Servirebbe anche oggi un ragionamento più ampio sulle leve ambientali della crescita. Molti ragionamenti che esulano dai temi strettamente economici – vita culturale, tolleranza, apertura – sono stati marginalizzati dal dibattito pur essendo centrali tanto quanto l’incentivo fiscale. Peraltro, l’Italia avrebbe parecchie carte da giocare, se mettesse a valore la qualità del vivere. Eppure, tutto questo è considerato superfluo, qualcosa di cui occuparsi quando tutto il resto va bene, laddove invece è la leva per cambiare modello di sviluppo, per ricominciare a crescere.
Spiegati meglio…
Pensa se dieci anni fa avessimo investito sulle filiere della cultura e dell’intrattenimento, sull’architettura, sul design. Sono settori che negli Stati Uniti, nello stesso periodo, hanno generato milioni di posti di lavoro. Forse avrebbero potuto attutire la grande crisi manifatturiera degli ultimi anni. Oggi invece non abbiamo altro che da rattoppare l’esistente.
Renzi parla spesso di visione, di futuro. Come giudichi il suo operato, fino a questo momento?
In questo momento vedo Renzi molto occupato da alcune importanti riforme strutturali – giustizia, lavoro, istituzioni – nodi che comunque il paese deve sciogliere. Molto sinceramente – e lo dico da persona che l’ha seguito parecchio, negli anni precedenti - mi sarei aspettata di più sulla valorizzazione dell’innovazione, sulle industrie emergenti, sui settori di frontiera. Nelle politiche economiche di crescita e di sviluppo per ora, sono un po’ delusa. Così come sui temi dell’apertura, della tolleranza, dei diritti civili e del progresso sociale. Tutte cose di cui ha parlato molto, ma, almeno per ora, fatto poco…
C’è chi dice che all’Italia serva una politica industriale…
In Italia c’è sempre questo desiderio di intervento statalista. E per politica industriale tipicamente si intende questo: dei burocrati statali che decidono dove e come si deve sviluppare un cluster imprenditoriale, a chi dare fondi e incentivi e chi siano i nuovi Mark Zuckerberg,. Una concezione che mi fa rabbrividire.

**COSA FARE:**
1/ Trascrivi dal brano il tratto che va da "Spiegati meglio…" fino a "da rattoppare l’esistente.".
2/ Secondo il brano, quali sono le riforme strutturali di cui è occupato Renzi?
Basati unicamente sul brano.

**ELENCO MOSTRATO:**

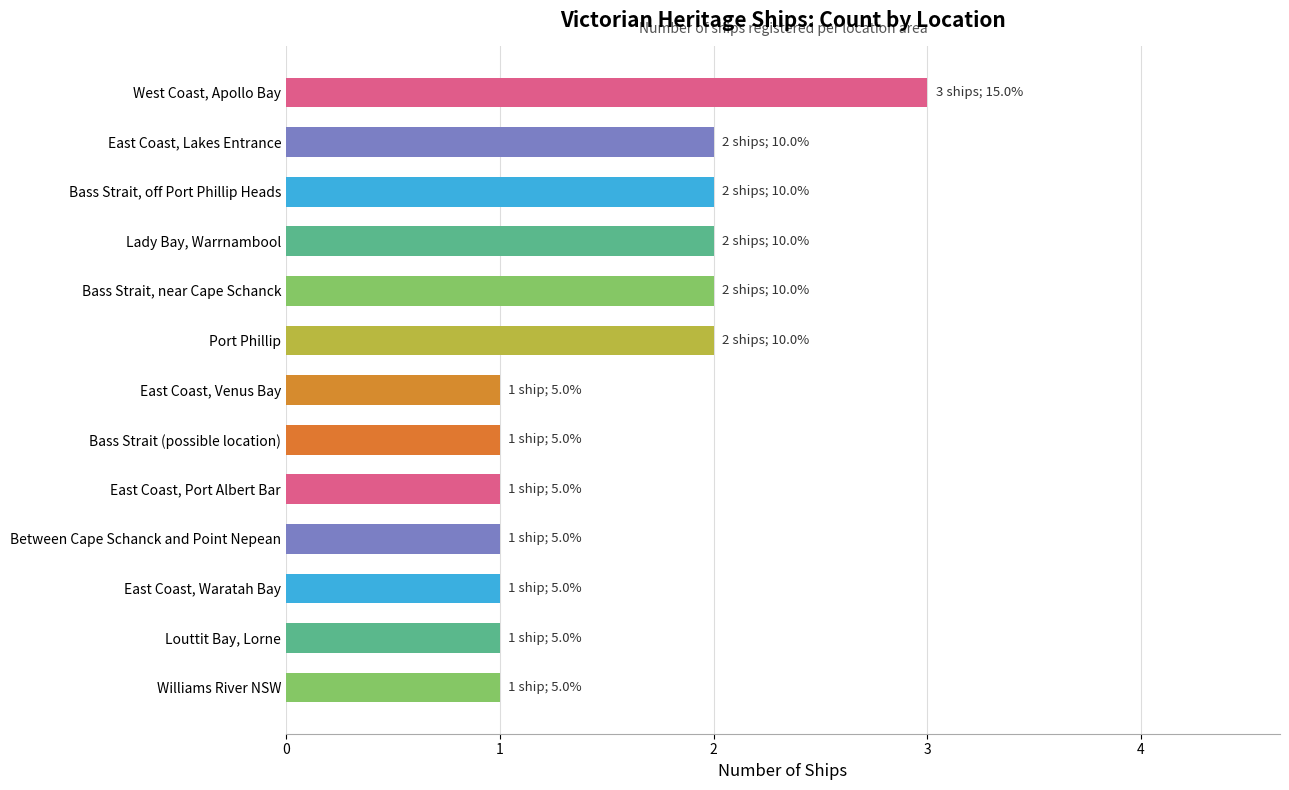

Count the values in the range 1 to 2.

12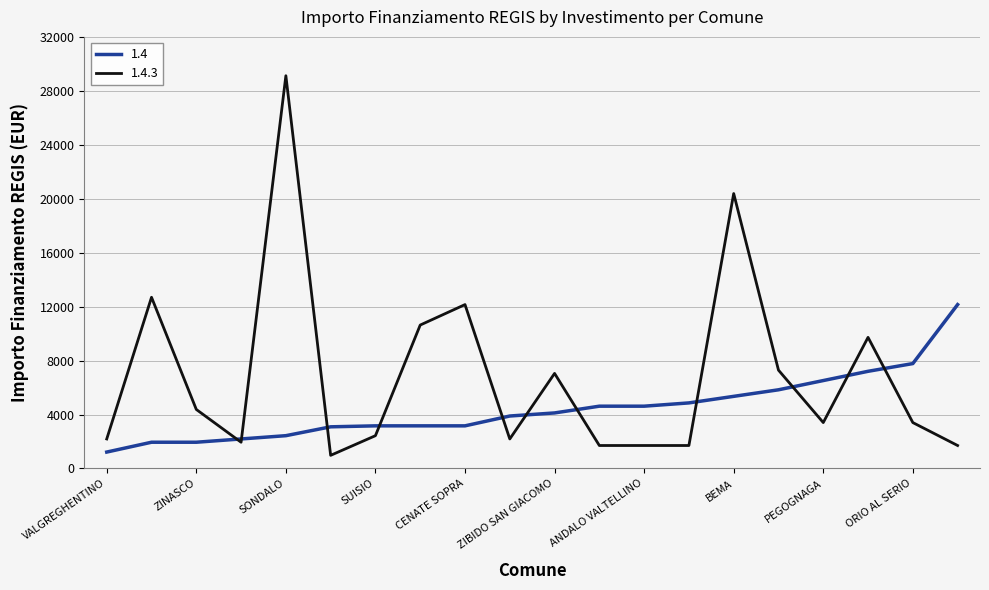

Which series has the largest total across all categories?

1.4.3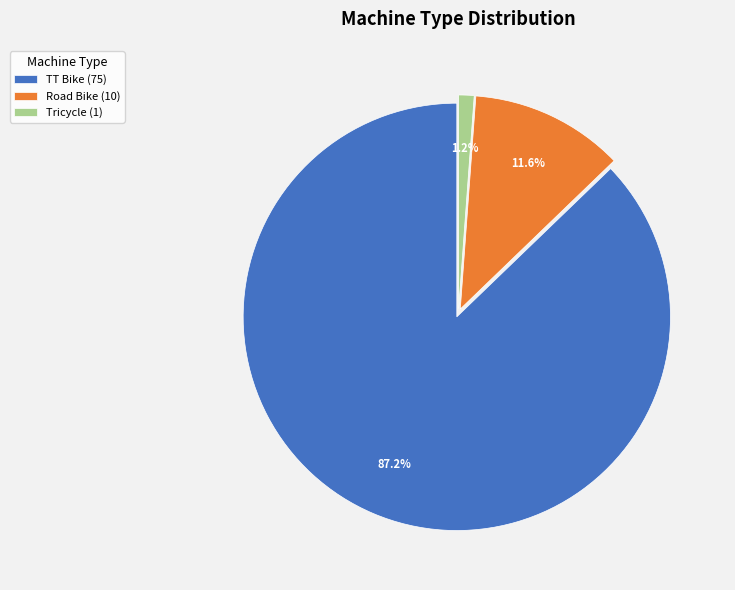

To the nearest percent, what is the difference between the largest and smallest slice percentages?

86%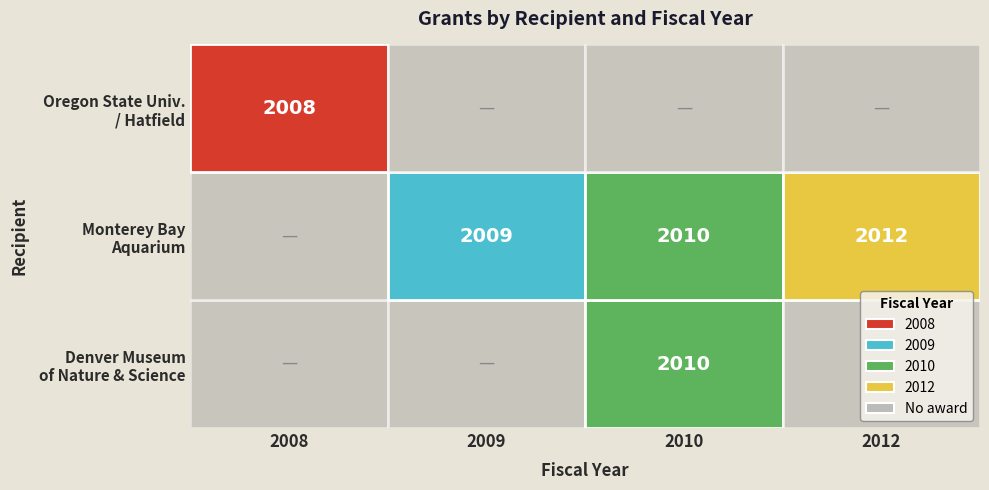

At which label does the data first exceed 2010?

3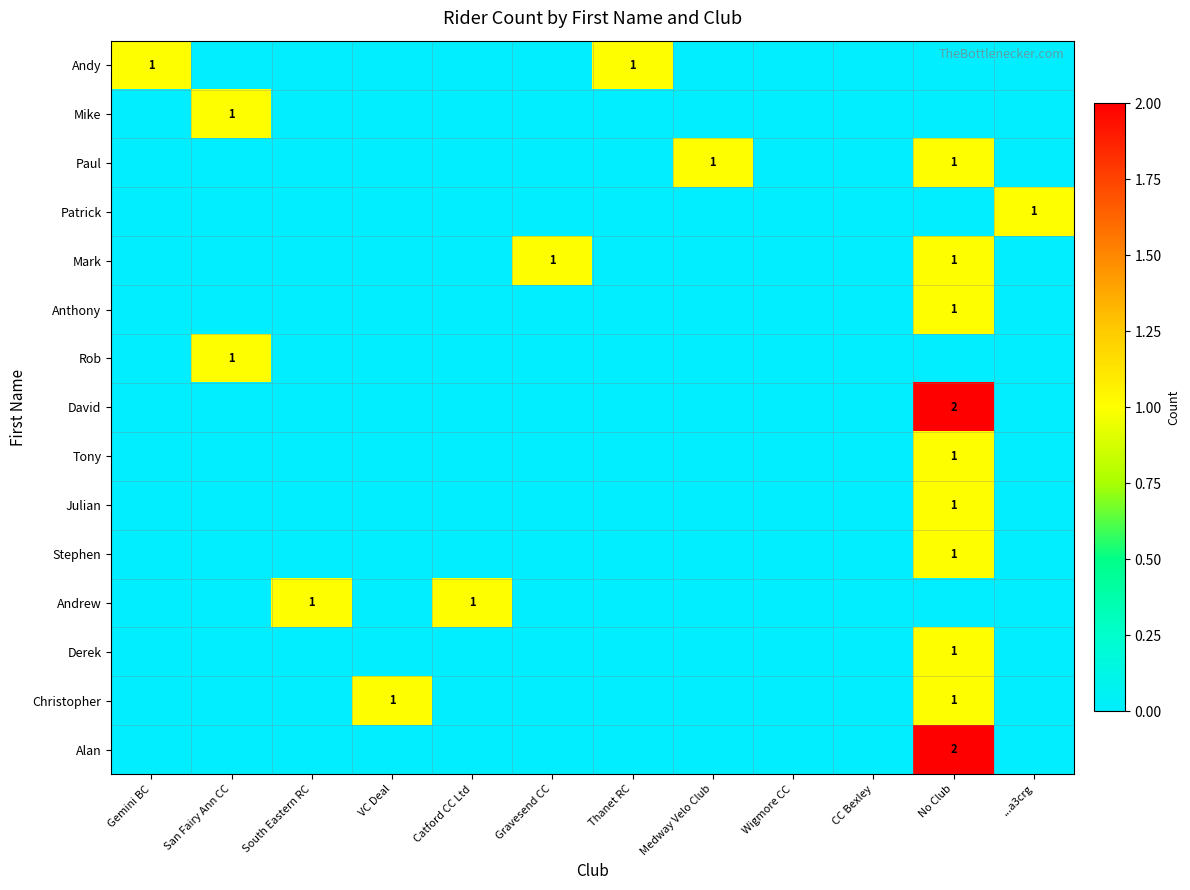

True or false: Mark has a value of 0 at Gravesend CC.

False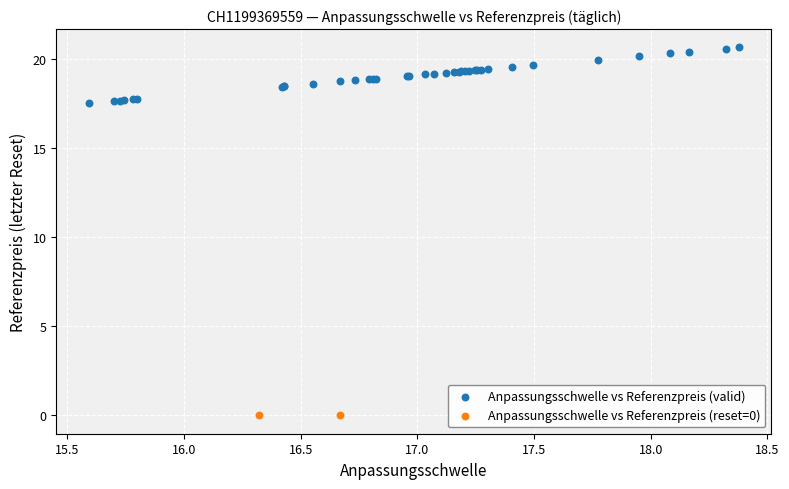

Which series contains the highest Y value?

Anpassungsschwelle vs Referenzpreis (valid)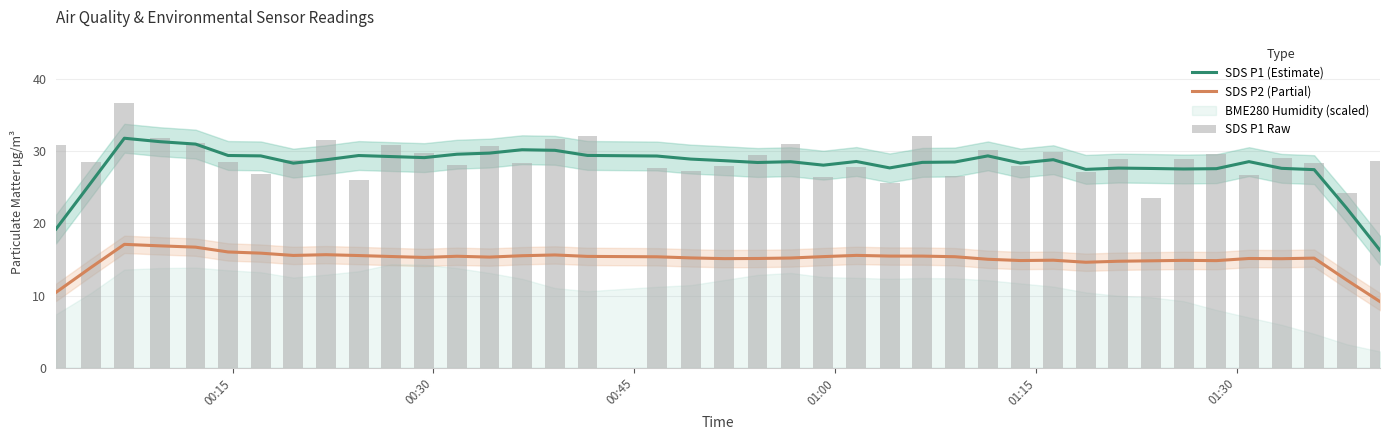

What is the difference between the maximum and second lowest values in the SDS P2 (Partial) series?

6.6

**ELENCO SOLUZIONI:**
1/
Spiegati meglio…
Pensa se dieci anni fa avessimo investito sulle filiere della cultura e dell’intrattenimento, sull’architettura, sul design. Sono settori che negli Stati Uniti, nello stesso periodo, hanno generato milioni di posti di lavoro. Forse avrebbero potuto attutire la grande crisi manifatturiera degli ultimi anni. Oggi invece non abbiamo altro che da rattoppare l’esistente.

2/ Le riforme della giustizia, del lavoro e delle istituzioni.